Матвей Мещеряк с трудом улыбнулся, искоса глянул на приказного дьяка и ответил:
— Кто я таков — о том святому Петру у райских ворот объявлю, там и о делах своих земных поведаю без утайки. Верую, у господа больше правды сыщется к нашим ратным делам для Руси, нежели у московских бояр! У казаков же не принято прилюдно, тем паче на дыбе, сказывать, откуда сошел и что сподвигнуло на это! Не от великой боярской ласки бегут мужики, аль неведомо тебе это, дьяк Иван? А теперь спрашивай по делу, с которым явился в пытошную! Матвей умолк, опустил глаза в земляной пол клети.

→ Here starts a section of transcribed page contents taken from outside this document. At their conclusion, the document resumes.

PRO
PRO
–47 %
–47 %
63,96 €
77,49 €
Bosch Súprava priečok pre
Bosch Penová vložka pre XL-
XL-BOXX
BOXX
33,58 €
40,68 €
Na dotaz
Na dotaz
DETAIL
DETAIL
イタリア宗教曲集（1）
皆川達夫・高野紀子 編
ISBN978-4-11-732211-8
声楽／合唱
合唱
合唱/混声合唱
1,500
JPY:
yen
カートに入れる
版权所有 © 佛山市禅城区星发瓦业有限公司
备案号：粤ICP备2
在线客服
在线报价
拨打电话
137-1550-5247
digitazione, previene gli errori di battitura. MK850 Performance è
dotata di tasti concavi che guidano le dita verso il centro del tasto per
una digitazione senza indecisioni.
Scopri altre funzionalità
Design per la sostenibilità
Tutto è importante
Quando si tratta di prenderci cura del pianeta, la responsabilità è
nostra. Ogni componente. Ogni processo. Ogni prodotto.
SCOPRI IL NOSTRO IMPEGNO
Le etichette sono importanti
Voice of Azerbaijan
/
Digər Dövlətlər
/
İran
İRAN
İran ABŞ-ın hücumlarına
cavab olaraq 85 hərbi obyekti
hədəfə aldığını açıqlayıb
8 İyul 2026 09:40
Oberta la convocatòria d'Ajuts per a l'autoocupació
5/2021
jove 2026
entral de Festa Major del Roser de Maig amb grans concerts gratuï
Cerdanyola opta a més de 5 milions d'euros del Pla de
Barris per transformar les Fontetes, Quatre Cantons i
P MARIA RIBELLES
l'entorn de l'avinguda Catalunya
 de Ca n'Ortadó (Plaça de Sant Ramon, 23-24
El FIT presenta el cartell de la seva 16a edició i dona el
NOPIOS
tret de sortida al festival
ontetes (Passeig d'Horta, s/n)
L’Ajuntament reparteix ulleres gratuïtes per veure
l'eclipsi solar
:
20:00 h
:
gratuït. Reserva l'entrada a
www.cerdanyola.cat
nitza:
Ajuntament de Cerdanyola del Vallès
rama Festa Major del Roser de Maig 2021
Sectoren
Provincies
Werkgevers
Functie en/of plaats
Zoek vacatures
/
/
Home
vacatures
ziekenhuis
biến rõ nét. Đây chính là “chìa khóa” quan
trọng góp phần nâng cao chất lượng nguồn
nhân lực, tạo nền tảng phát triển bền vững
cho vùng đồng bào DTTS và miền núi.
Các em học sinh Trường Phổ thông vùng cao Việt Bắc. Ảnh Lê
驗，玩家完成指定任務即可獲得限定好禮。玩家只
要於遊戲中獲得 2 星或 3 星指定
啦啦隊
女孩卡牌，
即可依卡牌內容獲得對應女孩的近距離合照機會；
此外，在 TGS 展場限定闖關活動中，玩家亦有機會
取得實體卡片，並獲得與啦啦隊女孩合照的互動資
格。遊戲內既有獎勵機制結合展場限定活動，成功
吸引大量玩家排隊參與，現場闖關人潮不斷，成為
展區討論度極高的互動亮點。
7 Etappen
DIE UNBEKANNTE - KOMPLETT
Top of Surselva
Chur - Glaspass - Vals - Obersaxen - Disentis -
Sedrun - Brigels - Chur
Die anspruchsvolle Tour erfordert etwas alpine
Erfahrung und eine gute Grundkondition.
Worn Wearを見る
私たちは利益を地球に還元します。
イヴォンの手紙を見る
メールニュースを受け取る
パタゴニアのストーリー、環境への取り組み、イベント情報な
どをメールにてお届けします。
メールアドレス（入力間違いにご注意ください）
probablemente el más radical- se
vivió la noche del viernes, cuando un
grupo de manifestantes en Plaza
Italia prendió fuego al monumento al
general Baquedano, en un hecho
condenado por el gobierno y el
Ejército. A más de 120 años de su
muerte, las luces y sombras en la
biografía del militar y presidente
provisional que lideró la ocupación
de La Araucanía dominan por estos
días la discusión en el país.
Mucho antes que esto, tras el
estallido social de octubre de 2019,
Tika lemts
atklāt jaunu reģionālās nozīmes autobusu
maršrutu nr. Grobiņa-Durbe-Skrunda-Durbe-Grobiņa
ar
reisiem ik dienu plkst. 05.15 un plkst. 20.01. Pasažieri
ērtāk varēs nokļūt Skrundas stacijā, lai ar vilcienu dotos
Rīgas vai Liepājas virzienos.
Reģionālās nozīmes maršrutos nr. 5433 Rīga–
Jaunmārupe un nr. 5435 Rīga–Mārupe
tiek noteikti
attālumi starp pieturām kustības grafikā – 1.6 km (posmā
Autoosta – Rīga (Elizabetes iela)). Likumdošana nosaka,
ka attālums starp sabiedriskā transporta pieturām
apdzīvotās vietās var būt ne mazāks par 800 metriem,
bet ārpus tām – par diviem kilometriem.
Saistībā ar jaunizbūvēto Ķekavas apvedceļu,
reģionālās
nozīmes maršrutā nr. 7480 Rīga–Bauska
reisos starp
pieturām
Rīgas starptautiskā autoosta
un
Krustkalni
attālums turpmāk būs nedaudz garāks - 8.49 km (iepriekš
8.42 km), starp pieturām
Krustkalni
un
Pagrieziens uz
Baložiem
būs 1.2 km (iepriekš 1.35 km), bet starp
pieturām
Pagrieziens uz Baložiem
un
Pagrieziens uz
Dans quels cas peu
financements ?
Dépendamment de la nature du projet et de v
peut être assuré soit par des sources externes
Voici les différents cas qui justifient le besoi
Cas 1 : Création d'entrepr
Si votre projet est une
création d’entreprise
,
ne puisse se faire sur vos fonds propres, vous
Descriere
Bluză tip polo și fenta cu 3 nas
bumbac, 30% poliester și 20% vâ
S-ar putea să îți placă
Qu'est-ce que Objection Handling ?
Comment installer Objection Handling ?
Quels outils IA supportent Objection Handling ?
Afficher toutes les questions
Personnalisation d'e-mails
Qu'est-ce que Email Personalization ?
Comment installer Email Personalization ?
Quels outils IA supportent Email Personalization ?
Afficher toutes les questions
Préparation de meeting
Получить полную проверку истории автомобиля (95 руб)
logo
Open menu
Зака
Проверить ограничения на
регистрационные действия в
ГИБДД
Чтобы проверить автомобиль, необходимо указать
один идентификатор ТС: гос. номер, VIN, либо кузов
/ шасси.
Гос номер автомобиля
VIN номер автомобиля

— Коль так, будем говорить о делах, нам обоим ведомых, — вздохнул дьяк, кашлянул в кулак. — Еще раз вопрошаю — кого на Яик спосылал, звал Богдашку Самару порушить и на Шелехметский затон нападать, чтобы погромить зимовье и пограбить денежную казну и рухлядь, которую государево посольство везет к ногайским мурзам и хану Урусу?